Kaynak Metin:
Yapay Demokrasi Çin'e Karşı (1)

Yazıcı-dostu sürümSend by emailPDF
Yazar Adı: 
F.William ENGDAHL

   Çeviren: Deniz UÇLUOK

“Avrasya topraklarındaki gücün dağılımı Amerika’nın küresel üstünlüğü konusunda belirleyici öneme sahip olacak…” (Zbigniew Brzezinski)

   “Adamına Göre Muamele…”

   ABD’nin Çin Halk Cumhuriyeti’ne karşı askerî ve jeopolitik stratejisi 1945’ten 2008’e kadar asla ana hedefinden sapmadı. Ancak taktikleri “sopa” ile “sopa ve havuç” diplomasisi arasında çeşitlilik gösterdi. İlki doğrudan askeri tehdit kullanırken, ikincisi biraz daha baştan çıkarıcı bir şey kullandı. Ancak tümü de Çin egemenliği için tehlikeli idi. Amerika’nın her dâim “böl ve yut” stratejisi her zaman geçerli oldu.

   Bu stratejinin kökleri, İngiliz Kraliyet Coğrafyacısı Sir Halford Mackinder’ın önermelerine uzanmaktadır. Mackinder için hem İngiliz, hem de daha sonra Birleşik Devletler’in esas hedefi, dış ve askerî siyaset, Avrasya topraklarının iki büyük gücü olan Rusya ve Çin arasında doğal ya da suni bir birliği engellemek idi. (1)

   Dış İlişkiler Konseyindeki (CFR) Amerikan siyaset elitleri Mackinder’ın jeopolitik stratejisinde eğitim görmüşlerdi. Nixon’un 1972’deki Çin’e karşı siyaset değişikliğini hazırlayan Henry Kissinger’ın yardımcısı olan Pekin eski Büyükelçisi Winston Lord, Pekin eski CIA yöneticisi ve Büyükelçisi George Herbert Walker Bush; ve Bush’un CIA’dan uzun dönem dostu, Çin Büyükelçisi, James R. Lilley. Hem Dış İşleri Bakanı Henry Kissinger, hem de Ulusal Güvenlik eski Danışmanı Zbigniew Brzezinski Mackinder’ın jeopolitiğinin savunucularıydılar. Âşikâr nedenlerden ötürü onların Mackinder’a ne kadar borçlu oldukları pek dillendirilmezdi. (2)

Talimatınız: ABD'nin Çin'e karşı stratejisini anlatan metinde "Yazıcı-dostu sürümSend by" sözleriyle başlayıp "zaman geçerli oldu." sözlerine kadar devam eden kısmı lütfen güncelleyin ve "taktikleri" yerine "yöntemleri" koyarak yeniden yazın. Ardından gelen materyal, metinden ayrı bir materyaldir.

Sağlanan Bilgiler:
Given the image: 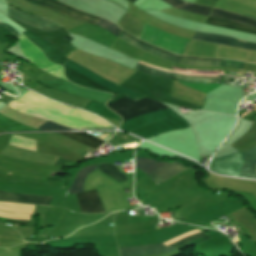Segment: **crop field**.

Alıştırma Çıktısı:
Yazıcı-dostu sürümSend by emailPDF
Yazar Adı: 
F.William ENGDAHL

   Çeviren: Deniz UÇLUOK

“Avrasya topraklarındaki gücün dağılımı Amerika’nın küresel üstünlüğü konusunda belirleyici öneme sahip olacak…” (Zbigniew Brzezinski)

   “Adamına Göre Muamele…”

   ABD’nin Çin Halk Cumhuriyeti’ne karşı askerî ve jeopolitik stratejisi 1945’ten 2008’e kadar asla ana hedefinden sapmadı. Ancak yöntemleri “sopa” ile “sopa ve havuç” diplomasisi arasında çeşitlilik gösterdi. İlki doğrudan askeri tehdit kullanırken, ikincisi biraz daha baştan çıkarıcı bir şey kullandı. Ancak tümü de Çin egemenliği için tehlikeli idi. Amerika’nın her dâim “böl ve yut” stratejisi her zaman geçerli oldu.